> [About this exercise] Go through the data underneath and report how many lines hold the string "中正路一段", giving only the number.

> [Supplied records]
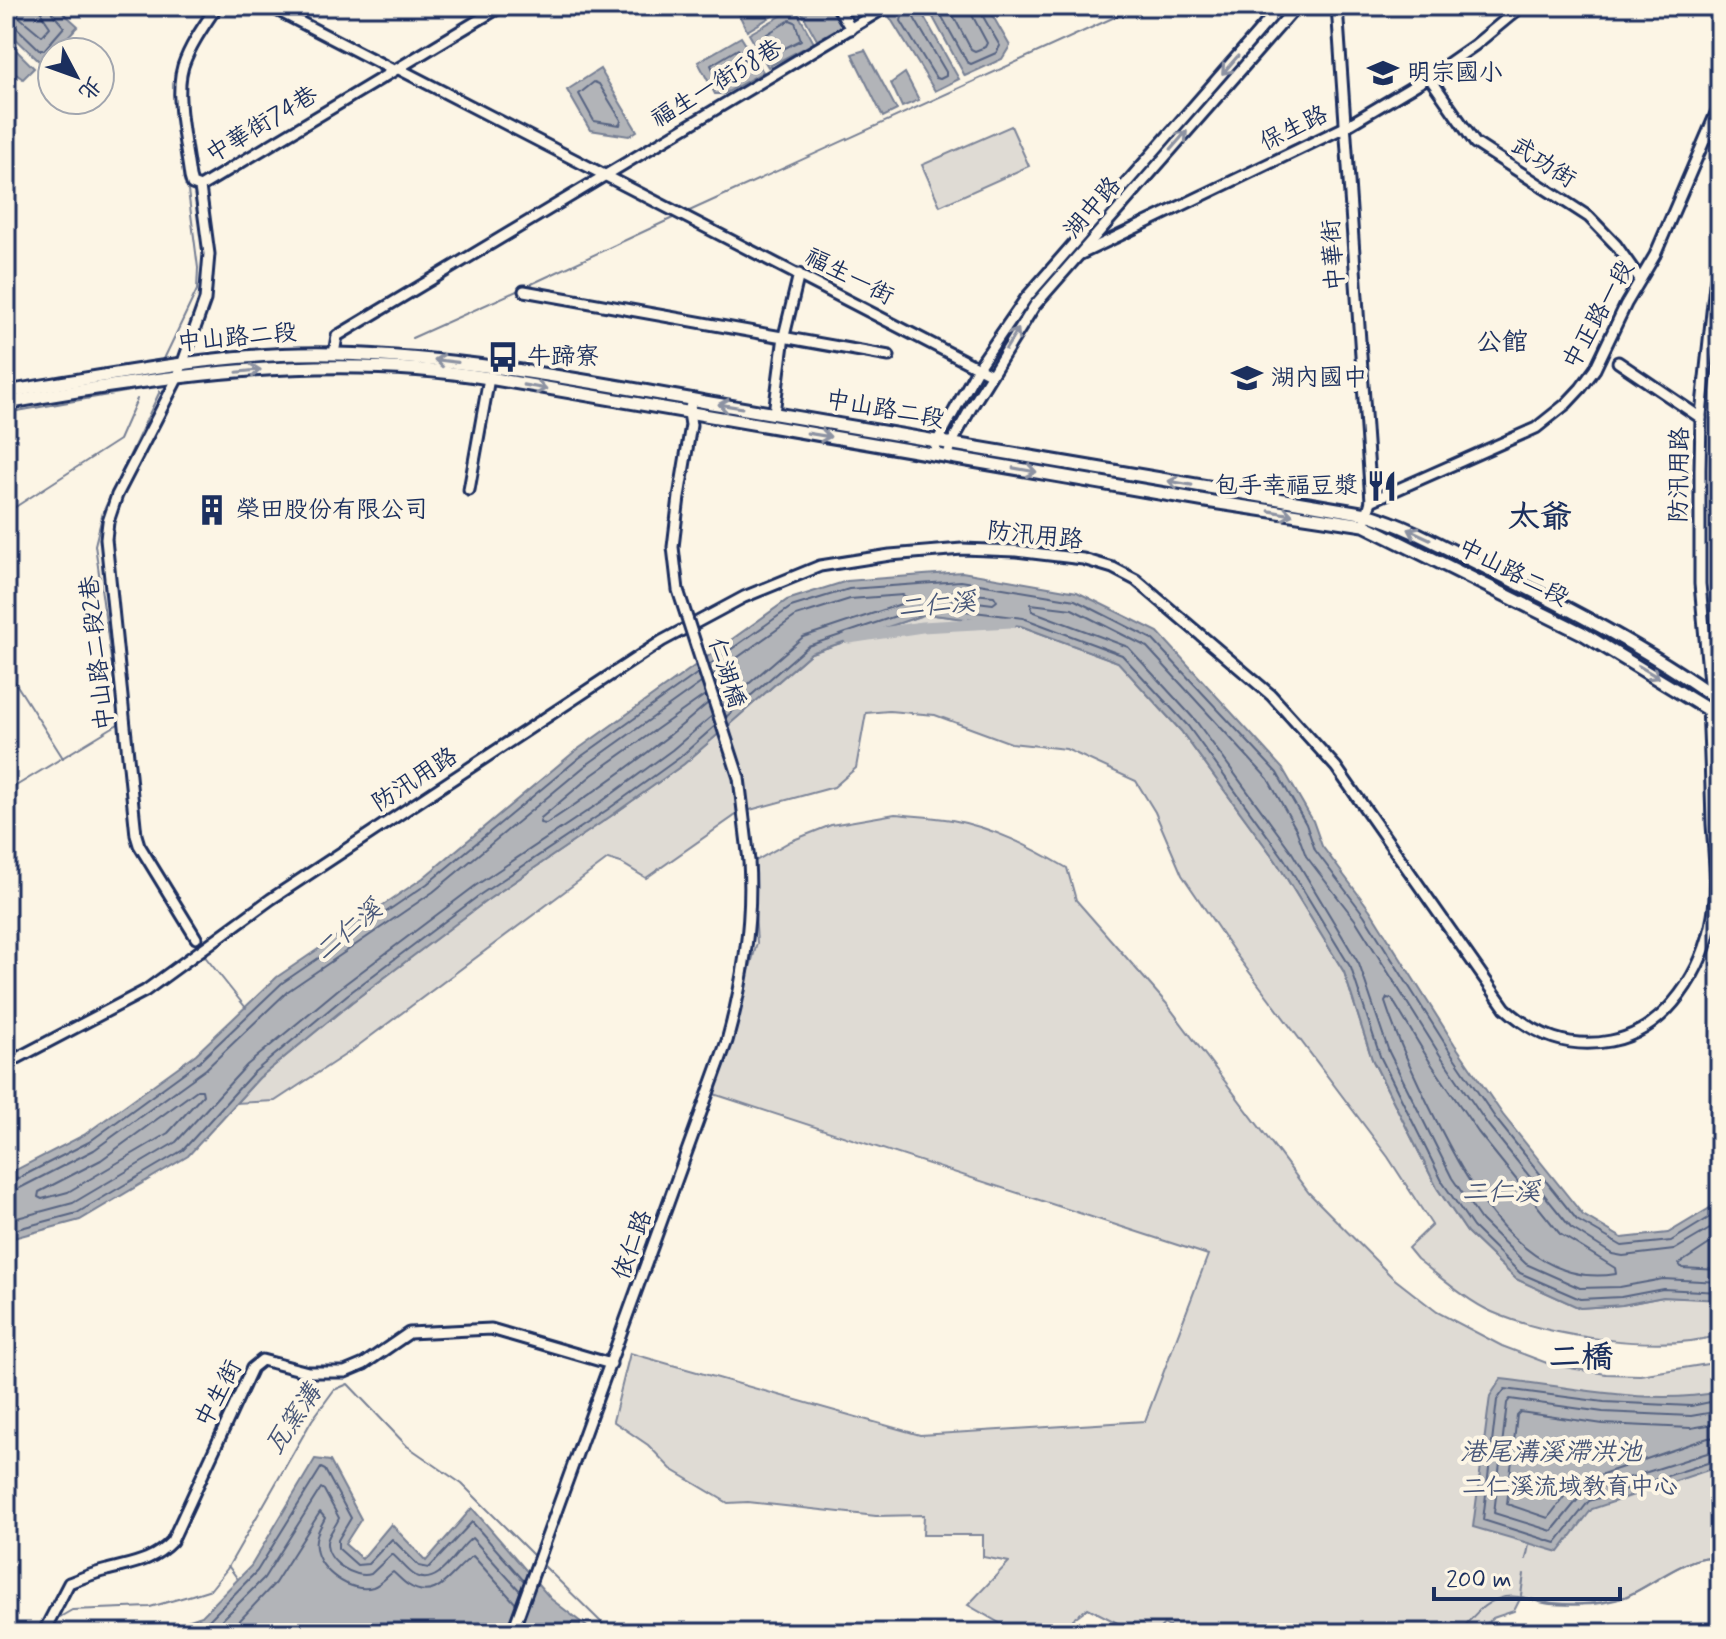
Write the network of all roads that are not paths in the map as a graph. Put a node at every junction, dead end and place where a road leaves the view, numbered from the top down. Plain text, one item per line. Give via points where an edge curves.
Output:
1 (217, 6) edge
2 (269, 6) edge
3 (502, 6) edge
4 (837, 6) edge
5 (888, 6) edge
6 (1281, 6) edge
7 (1297, 6) edge
8 (1337, 6) edge
9 (1522, 6) edge
10 (851, 29) junction
11 (396, 70) junction
12 (1429, 77) junction
13 (1720, 104) edge
14 (1345, 127) junction
15 (604, 175) junction
16 (200, 187) junction
17 (1066, 254) junction
18 (1078, 256) junction
19 (1720, 259) edge
20 (799, 274) junction
21 (1640, 279) junction
22 (524, 291) dead end
23 (784, 336) junction
24 (334, 354) junction
25 (889, 356) dead end
26 (1618, 362) dead end
27 (176, 364) junction
28 (979, 366) junction
29 (990, 374) junction
30 (149, 375) junction
31 (489, 378) junction
32 (174, 379) junction
33 (6, 392) edge
34 (692, 399) junction
35 (6, 403) edge
36 (689, 413) junction
37 (774, 413) junction
38 (1701, 418) junction
39 (936, 448) junction
40 (949, 450) junction
41 (469, 490) dead end
42 (1371, 501) junction
43 (1366, 520) junction
44 (1715, 697) edge
45 (1708, 708) junction
46 (1720, 717) edge
47 (749, 861) joint
48 (196, 938) dead end
49 (6, 1064) edge
50 (611, 1364) junction
51 (43, 1633) edge
52 (512, 1633) edge

1 - 16 street via 183,66 181,80 190,177
2 - 11 street, 福生一街
3 - 11 street, 中華街74巷
4 - 10 street
5 - 10 street
6 -> 17 street, 湖中路
18 -> 7 street, 湖中路
8 - 14 street, 中華街
9 - 12 street, 保生路
10 - 15 street, 福生一街58巷
11 - 15 street, 福生一街
11 - 16 street, 中華街74巷
12 - 14 street, 保生路
12 - 21 street, 武功街 via 1475,143 1589,217
13 - 21 street, 中正路一段
14 - 18 street, 保生路
14 - 42 street, 中華街
15 - 20 street, 福生一街
15 - 24 street, 福生一街58巷 via 337,336
16 - 27 street, 中華街74巷 via 208,288
17 - 18 street
17 - 28 street, 湖中路 via 1026,298
29 -> 18 street, 湖中路 via 1035,305
19 - 38 street, 防汛用路
20 - 23 street
20 - 28 street, 福生一街
21 - 42 street, 中正路一段 via 1595,369 1566,404 1536,428
22 - 23 street
23 - 25 street
23 - 37 street
24 - 27 main road, 中山路二段
34 -> 24 main road, 中山路二段 via 450,361
26 - 38 street
27 - 30 main road, 中山路二段
27 - 32 street, 中山路二段2巷
28 - 29 street, 福生一街
28 - 39 street, 湖中路
29 - 40 street, 湖中路
30 - 32 main road, 中山路二段
30 - 33 main road
30 - 35 main road
32 -> 31 main road, 中山路二段 via 336,366
31 -> 36 main road, 中山路二段
31 - 41 street
32 - 48 street, 中山路二段2巷 via 117,495 106,539 136,835
34 - 36 street, 仁湖橋
37 -> 34 main road, 中山路二段
36 -> 39 main road, 中山路二段
36 - 47 street, 仁湖橋, bridge via 673,547 678,590 739,778
37 - 39 main road, 中山路二段
38 - 44 street, 防汛用路 via 1700,584
39 - 40 main road, 中山路二段
40 - 43 main road, 中山路二段
42 - 43 street
44 -> 43 main road, 中山路二段 via 1588,620 1446,547 1396,523
43 -> 45 main road, 中山路二段 via 1582,633
45 - 46 main road, 中山路二段
45 - 49 street, 防汛用路 via 1715,886 1713,916 1699,961 1672,1005 1654,1021 1621,1039 1576,1044 1540,1034 1505,1008 1336,767 1305,731 1271,695 1136,580 1083,559 1016,551 962,549 820,566 744,597 662,641 271,899 145,991
47 - 50 street, 依仁路 via 750,914 733,1020
50 - 51 street, 中生街 via 491,1329 409,1333 345,1372 308,1372 262,1360 252,1368 172,1541 144,1562 69,1583
50 - 52 street, 依仁路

> [Solution for this problem] 2